# Nelson's first day outside in 2012!!



## ChiKat (Mar 7, 2012)

...let's try this again, haha. I hit "preview post" last time and then exited out of the window without posting. 

Anyways! I live in IL and it was in the 60s yesterday, so little man got to spend a little time outside! It was very windy though so we didn't stay out long, but he hasn't been out in ~5 months so I couldn't resist!

He "ran" all over!
















And a few pictures from the last month or so.





















He will be THREE years old in May!! 

I was just looking back at my old threads and realized every year since I've had Nelson I have started a "Nelson's first time outside this year!" thread haha...so predictable


----------



## bigred (Mar 7, 2012)

He is a good looking little guy. Probably glad to see the outdoors


----------



## ALDABRAMAN (Mar 7, 2012)




----------



## Tom (Mar 7, 2012)

Nice. He's looking handsome as usual.


----------



## DesertGrandma (Mar 7, 2012)

He was running because he thought he might have to go back inside, haha.. Is that calcium powder in his food dish? If so, good idea.


----------



## Snapper925 (Mar 7, 2012)

I live in IL also, I should have taken my guys out too 
He sure seems to be enjoying it


----------



## Jacob (Mar 7, 2012)

Awesome, i bet he loved it outside..


----------



## Tyrtle (Mar 7, 2012)

Nice pictures. Nelson is just so sparkly! Can't wait to take ours outside.


----------



## Talka (Mar 7, 2012)

DesertGrandma said:


> Is that calcium powder in his food dish? If so, good idea.

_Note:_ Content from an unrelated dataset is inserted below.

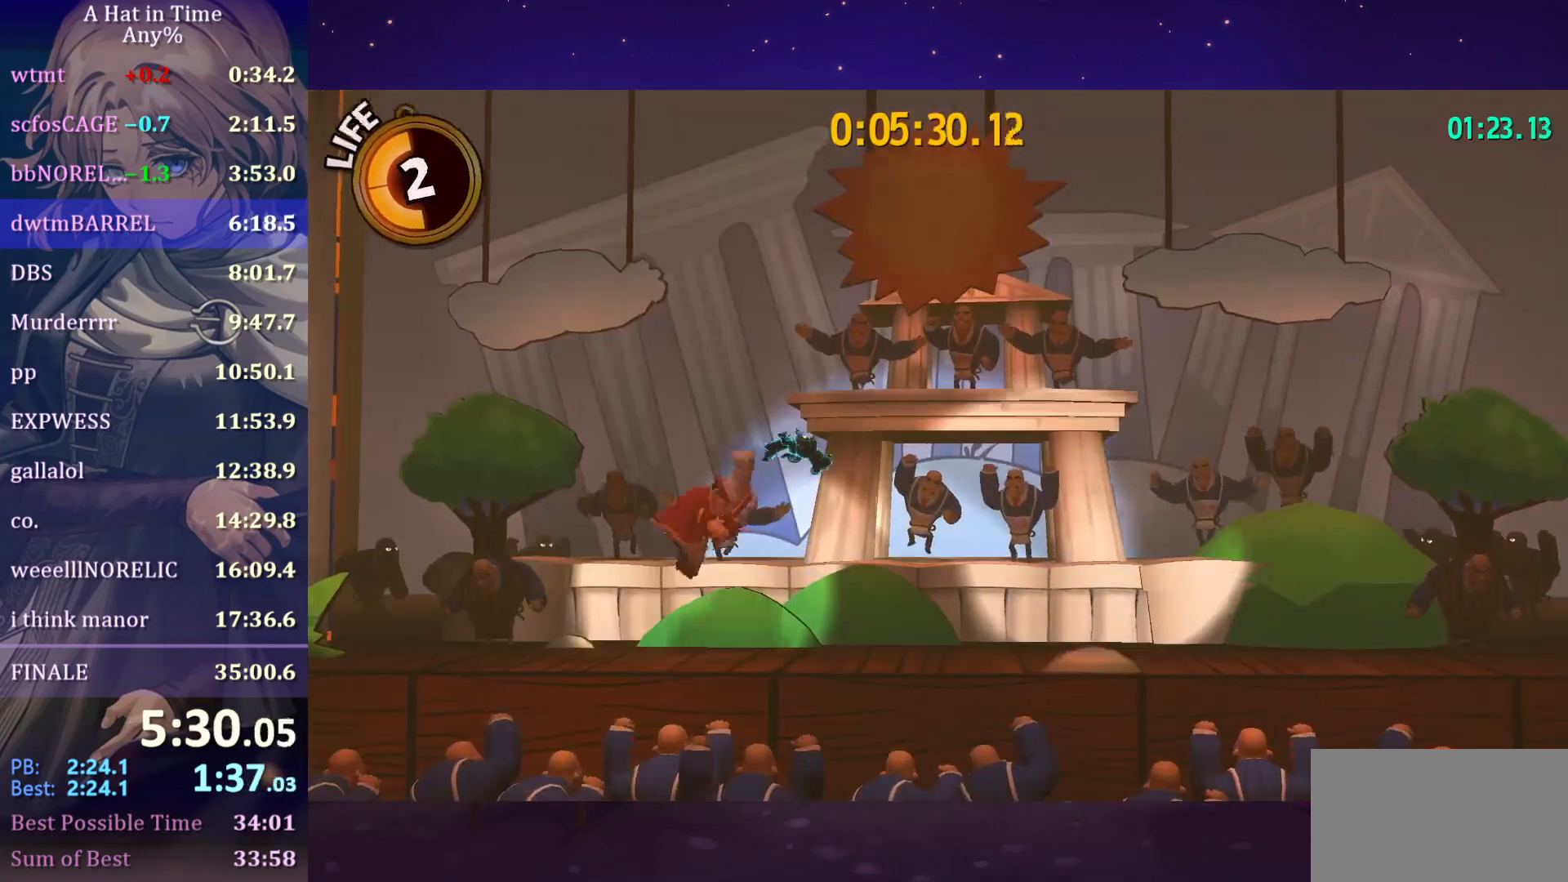
{"keys": [], "mouse": [], "mouse_move": "still", "events": []}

Nelson is the forum's calcium powder addict. He even made it onto another website, with a caption!

(bad words, kids) http://i2.kym-cdn.com/photos/images/newsfeed/000/213/578/Ifuckinglovecocaine.PNG

Anyway, he looks great! Has he grown since his "cocaine" picture? It looks like he has!


----------



## ChiKat (Mar 7, 2012)

Talka said:


> DesertGrandma said:
> 
> 
> > Is that calcium powder in his food dish? If so, good idea.
> ...



Omg I have never seen that!!! That's crazy, haha.

And yes, it's calcium powder. When I sprinkle it on his lettuce and it falls off, that's what his dish looks like...after I neglect to wash it for a looong time 

He has definitely grown since the cocaine picture!! That was taken ~2 ago! I will measure and weigh him some time this week and post the results. 

Here's another old picture of his bad habit


----------



## Snapper925 (Mar 7, 2012)

Hahah that picture is awesome!!!


----------



## cljohnson (Mar 7, 2012)

I think someone needs to step in here. 
Nelson just say NO.


----------



## ChiKat (Mar 9, 2012)

I'm such an enabler.


----------



## bigred (Mar 9, 2012)

So wat ratio of Coca and calcium is that. Pretty funny pictures


----------



## Momof4 (Mar 9, 2012)

That is way to funny!! Nelson is very handsome!!


----------



## jesst (Mar 9, 2012)

i just love his coloring....he is quite the looker.


----------



## ada caro (Mar 9, 2012)

REALLY BEAUTIFUL.


----------